Kimberley_ScharfKimberley Scharf – Professor of Economics at the University of Warwick

Kimberley Scharf is Professor of Economics at the University of Warwick. She is also co-founder and President of Public Economics UK (PEUK), Research Associate at the Centre for Economic Policy Research (CEPR), and the IFO Institute at the Center for Economic Studies (CESifo). 

“As the UK economy begins to recover, what do you think charities can learn from the recession years? Are there any measures that charities can take to safeguard their organisation against future recessions?”

The answer

Charities need buffers against short-run income fluctuations, in order to protect the continuity of their operations in the face of revenue downturns. The lack of a proper buffer against such fluctuations can lead to short-term myopic responses on the part of charities. This can undermine their mission and compromise their medium-run and long-run sustainability, causing programs to be disrupted and their aims to be overly influenced by transitory changes. Put more simply, having to continuously refocus activities and reorganise the organisation involves adjustment costs that are wasteful in the medium and long run. Ways of dealing with this include diversification of income sources and increased reliance on investment income (e.g. charitable trusts).

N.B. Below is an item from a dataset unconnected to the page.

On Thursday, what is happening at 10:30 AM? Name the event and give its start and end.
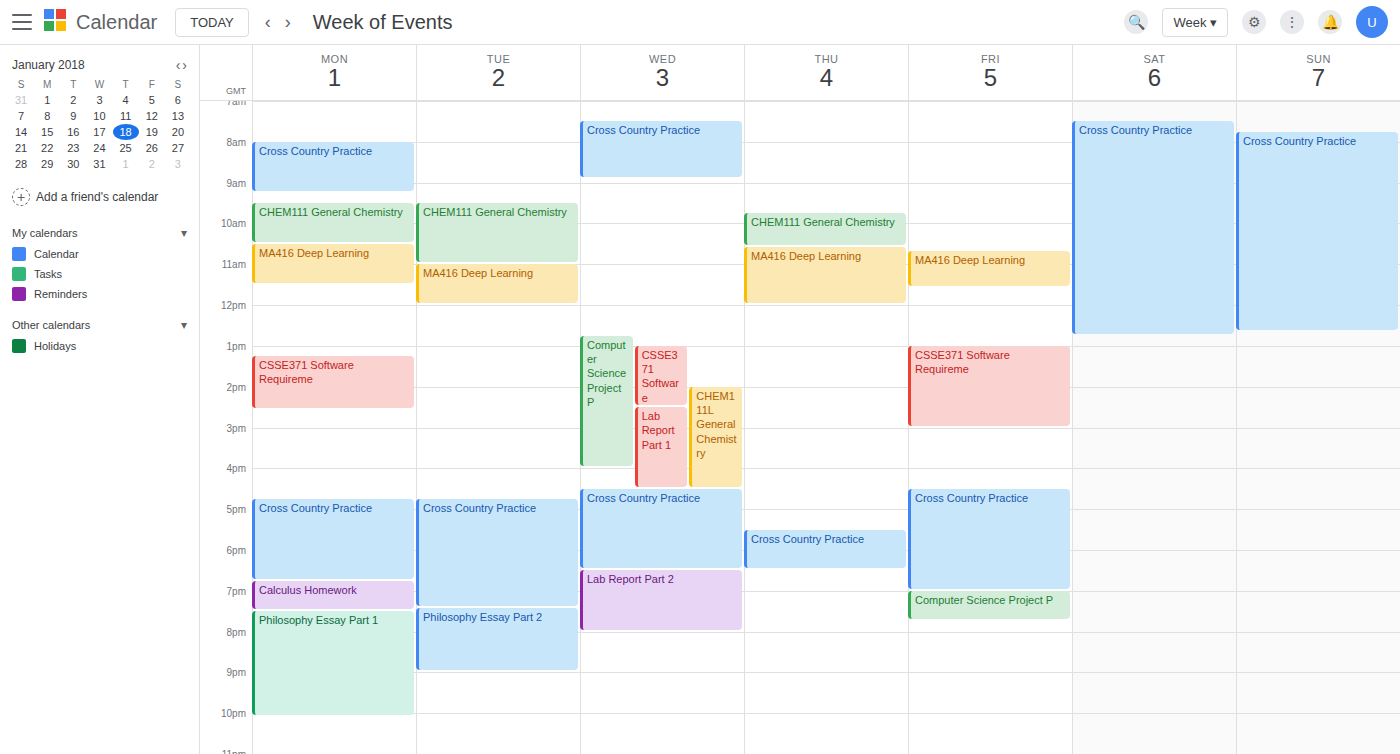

At the same time that charities should attempt to neutralise effects of fluctuations on their operations and prevent knee-jerk responses stemming from pressures on the income side of their organisation – and without implying a contradiction with these aims – charities need to be responsive to fluctuations that relate to the needs that their activities serve, i.e. they should try to identify how economic downturns affect the circumstances of the beneficiaries of their programmes and should react accordingly. For example, in bad times, food banks will need to supply more meals for the hungry than they would in good times; responding to their mission as consumption smoothers for individuals in need. Food banks should then build capacity in good times (when less is needed, providing less), which allows for quick response to need in bad times (when more is needed).

In summary, charities that want to thrive and be sustainable in the long run need to have long run plans in place that provide buffers against income fluctuations. At the same time, they need to have enough flexibility to respond quickly to changes in the needs of their beneficiaries. Achieving both of these objectives at the same time requires proper planning, ingenuity and technical know-how.